Assignment
Repeat the entries. Each one must match exactly.

Dataset records
==============================

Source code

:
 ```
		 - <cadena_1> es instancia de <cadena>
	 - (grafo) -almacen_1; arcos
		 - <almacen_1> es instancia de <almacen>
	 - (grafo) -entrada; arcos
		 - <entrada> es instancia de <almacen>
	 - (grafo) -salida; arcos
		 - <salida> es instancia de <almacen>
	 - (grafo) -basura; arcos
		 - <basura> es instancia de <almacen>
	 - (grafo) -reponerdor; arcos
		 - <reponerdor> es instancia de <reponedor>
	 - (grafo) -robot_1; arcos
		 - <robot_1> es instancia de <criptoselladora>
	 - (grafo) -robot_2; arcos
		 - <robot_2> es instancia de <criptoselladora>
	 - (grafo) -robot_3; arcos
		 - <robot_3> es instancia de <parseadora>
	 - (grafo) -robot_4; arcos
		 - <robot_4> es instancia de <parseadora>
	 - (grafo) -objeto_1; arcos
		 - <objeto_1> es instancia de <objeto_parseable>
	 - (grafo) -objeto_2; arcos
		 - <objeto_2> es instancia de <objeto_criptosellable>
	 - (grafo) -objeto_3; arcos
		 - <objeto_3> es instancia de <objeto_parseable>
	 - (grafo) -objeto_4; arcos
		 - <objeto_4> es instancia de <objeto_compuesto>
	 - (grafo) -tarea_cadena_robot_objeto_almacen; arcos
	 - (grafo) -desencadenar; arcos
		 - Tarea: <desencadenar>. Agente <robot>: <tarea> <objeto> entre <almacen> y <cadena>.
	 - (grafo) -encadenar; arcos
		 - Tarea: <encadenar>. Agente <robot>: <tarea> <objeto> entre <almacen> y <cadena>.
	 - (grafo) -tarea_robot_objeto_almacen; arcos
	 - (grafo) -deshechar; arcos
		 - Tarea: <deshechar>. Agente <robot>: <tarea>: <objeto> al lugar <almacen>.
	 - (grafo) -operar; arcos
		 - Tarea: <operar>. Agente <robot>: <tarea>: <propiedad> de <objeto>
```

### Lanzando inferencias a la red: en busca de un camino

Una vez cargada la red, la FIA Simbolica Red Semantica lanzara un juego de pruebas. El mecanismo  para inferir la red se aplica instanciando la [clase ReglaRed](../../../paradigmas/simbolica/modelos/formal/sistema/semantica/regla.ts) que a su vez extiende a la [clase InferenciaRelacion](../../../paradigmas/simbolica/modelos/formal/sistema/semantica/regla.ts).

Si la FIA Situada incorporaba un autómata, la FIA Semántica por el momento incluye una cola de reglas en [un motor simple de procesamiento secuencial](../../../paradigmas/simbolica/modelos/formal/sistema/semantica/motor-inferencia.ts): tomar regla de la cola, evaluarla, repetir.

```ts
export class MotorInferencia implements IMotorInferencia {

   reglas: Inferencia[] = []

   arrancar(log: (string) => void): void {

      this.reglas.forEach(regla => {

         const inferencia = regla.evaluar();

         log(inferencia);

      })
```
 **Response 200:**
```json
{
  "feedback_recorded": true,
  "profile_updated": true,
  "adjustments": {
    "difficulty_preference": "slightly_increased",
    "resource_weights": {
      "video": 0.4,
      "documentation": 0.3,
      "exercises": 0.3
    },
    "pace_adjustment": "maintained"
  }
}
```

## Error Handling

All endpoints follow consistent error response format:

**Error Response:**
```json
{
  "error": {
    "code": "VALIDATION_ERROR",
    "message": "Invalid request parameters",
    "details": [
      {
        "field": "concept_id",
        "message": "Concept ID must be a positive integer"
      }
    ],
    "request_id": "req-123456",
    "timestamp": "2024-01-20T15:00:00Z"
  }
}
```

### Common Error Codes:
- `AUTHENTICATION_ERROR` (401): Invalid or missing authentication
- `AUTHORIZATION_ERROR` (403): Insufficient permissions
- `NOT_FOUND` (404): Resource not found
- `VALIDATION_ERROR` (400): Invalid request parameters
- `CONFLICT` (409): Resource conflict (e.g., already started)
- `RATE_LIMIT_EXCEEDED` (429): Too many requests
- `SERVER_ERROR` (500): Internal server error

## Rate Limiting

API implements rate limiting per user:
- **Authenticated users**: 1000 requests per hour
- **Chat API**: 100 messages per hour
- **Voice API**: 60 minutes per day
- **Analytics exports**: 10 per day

==============================

Completed task
Source code

:
 ```
		 - <cadena_1> es instancia de <cadena>
	 - (grafo) -almacen_1; arcos
		 - <almacen_1> es instancia de <almacen>
	 - (grafo) -entrada; arcos
		 - <entrada> es instancia de <almacen>
	 - (grafo) -salida; arcos
		 - <salida> es instancia de <almacen>
	 - (grafo) -basura; arcos
		 - <basura> es instancia de <almacen>
	 - (grafo) -reponerdor; arcos
		 - <reponerdor> es instancia de <reponedor>
	 - (grafo) -robot_1; arcos
		 - <robot_1> es instancia de <criptoselladora>
	 - (grafo) -robot_2; arcos
		 - <robot_2> es instancia de <criptoselladora>
	 - (grafo) -robot_3; arcos
		 - <robot_3> es instancia de <parseadora>
	 - (grafo) -robot_4; arcos
		 - <robot_4> es instancia de <parseadora>
	 - (grafo) -objeto_1; arcos
		 - <objeto_1> es instancia de <objeto_parseable>
	 - (grafo) -objeto_2; arcos
		 - <objeto_2> es instancia de <objeto_criptosellable>
	 - (grafo) -objeto_3; arcos
		 - <objeto_3> es instancia de <objeto_parseable>
	 - (grafo) -objeto_4; arcos
		 - <objeto_4> es instancia de <objeto_compuesto>
	 - (grafo) -tarea_cadena_robot_objeto_almacen; arcos
	 - (grafo) -desencadenar; arcos
		 - Tarea: <desencadenar>. Agente <robot>: <tarea> <objeto> entre <almacen> y <cadena>.
	 - (grafo) -encadenar; arcos
		 - Tarea: <encadenar>. Agente <robot>: <tarea> <objeto> entre <almacen> y <cadena>.
	 - (grafo) -tarea_robot_objeto_almacen; arcos
	 - (grafo) -deshechar; arcos
		 - Tarea: <deshechar>. Agente <robot>: <tarea>: <objeto> al lugar <almacen>.
	 - (grafo) -operar; arcos
		 - Tarea: <operar>. Agente <robot>: <tarea>: <propiedad> de <objeto>
```

### Lanzando inferencias a la red: en busca de un camino

Una vez cargada la red, la FIA Simbolica Red Semantica lanzara un juego de pruebas. El mecanismo  para inferir la red se aplica instanciando la [clase ReglaRed](../../../paradigmas/simbolica/modelos/formal/sistema/semantica/regla.ts) que a su vez extiende a la [clase InferenciaRelacion](../../../paradigmas/simbolica/modelos/formal/sistema/semantica/regla.ts).

Si la FIA Situada incorporaba un autómata, la FIA Semántica por el momento incluye una cola de reglas en [un motor simple de procesamiento secuencial](../../../paradigmas/simbolica/modelos/formal/sistema/semantica/motor-inferencia.ts): tomar regla de la cola, evaluarla, repetir.

```ts
export class MotorInferencia implements IMotorInferencia {

   reglas: Inferencia[] = []

   arrancar(log: (string) => void): void {

      this.reglas.forEach(regla => {

         const inferencia = regla.evaluar();

         log(inferencia);

      })
```
 **Response 200:**
```json
{
  "feedback_recorded": true,
  "profile_updated": true,
  "adjustments": {
    "difficulty_preference": "slightly_increased",
    "resource_weights": {
      "video": 0.4,
      "documentation": 0.3,
      "exercises": 0.3
    },
    "pace_adjustment": "maintained"
  }
}
```

## Error Handling

All endpoints follow consistent error response format:

**Error Response:**
```json
{
  "error": {
    "code": "VALIDATION_ERROR",
    "message": "Invalid request parameters",
    "details": [
      {
        "field": "concept_id",
        "message": "Concept ID must be a positive integer"
      }
    ],
    "request_id": "req-123456",
    "timestamp": "2024-01-20T15:00:00Z"
  }
}
```

### Common Error Codes:
- `AUTHENTICATION_ERROR` (401): Invalid or missing authentication
- `AUTHORIZATION_ERROR` (403): Insufficient permissions
- `NOT_FOUND` (404): Resource not found
- `VALIDATION_ERROR` (400): Invalid request parameters
- `CONFLICT` (409): Resource conflict (e.g., already started)
- `RATE_LIMIT_EXCEEDED` (429): Too many requests
- `SERVER_ERROR` (500): Internal server error

## Rate Limiting

API implements rate limiting per user:
- **Authenticated users**: 1000 requests per hour
- **Chat API**: 100 messages per hour
- **Voice API**: 60 minutes per day
- **Analytics exports**: 10 per day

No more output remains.